DOCUMENT PASSAGE:
══════
Perhaps this is not a welcome comment, but I have been wondering this
as I spent some time playing with CPU isolation. Are cpusets the right
interface for system configuration?

It seems to me that, and the Documentation agrees with me, that
cpusets are designed around tasks and constraining in various ways
what system resources the tasks have. But may not have been originally
designed around the configuration of the system resources itself at
the system level. Now obviously these constraints will have
interactions with things like CPU hotplug, sched domains, etc. But it
does not seem obvious to me that cpusets *should* be the recommended
way to achieve isolation.

It *almost* makes sense to me to have a separate interface for system
configuration, perhaps in a system filesystem ... say sysfs :) ...
that could be used to indicate a given CPU should be isolated from the
remainder of the system. It could take the form of a file just like
"online", perhaps called "isolated". But rather than go all the way
through the hotplug sequence as writing to "online" does, it just goes
"through the motions" and then brings the CPU back up. In fact, we
could do more than we do with cpusets-based isolation, like removing
workqueues and stop machine. We would have an isolated_map (I guess)
══════
DATASET CONTENT:
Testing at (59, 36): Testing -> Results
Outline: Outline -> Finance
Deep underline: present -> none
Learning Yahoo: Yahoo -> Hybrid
══════
Change "sysfs" to "procfs" in the post on CPU isolation, writing out the passage that begins with "It *almost* makes" and stops after "isolated_map (I guess)". The material has no connection to the post on CPU isolation.

It *almost* makes sense to me to have a separate interface for system
configuration, perhaps in a system filesystem ... say procfs :) ...
that could be used to indicate a given CPU should be isolated from the
remainder of the system. It could take the form of a file just like
"online", perhaps called "isolated". But rather than go all the way
through the hotplug sequence as writing to "online" does, it just goes
"through the motions" and then brings the CPU back up. In fact, we
could do more than we do with cpusets-based isolation, like removing
workqueues and stop machine. We would have an isolated_map (I guess)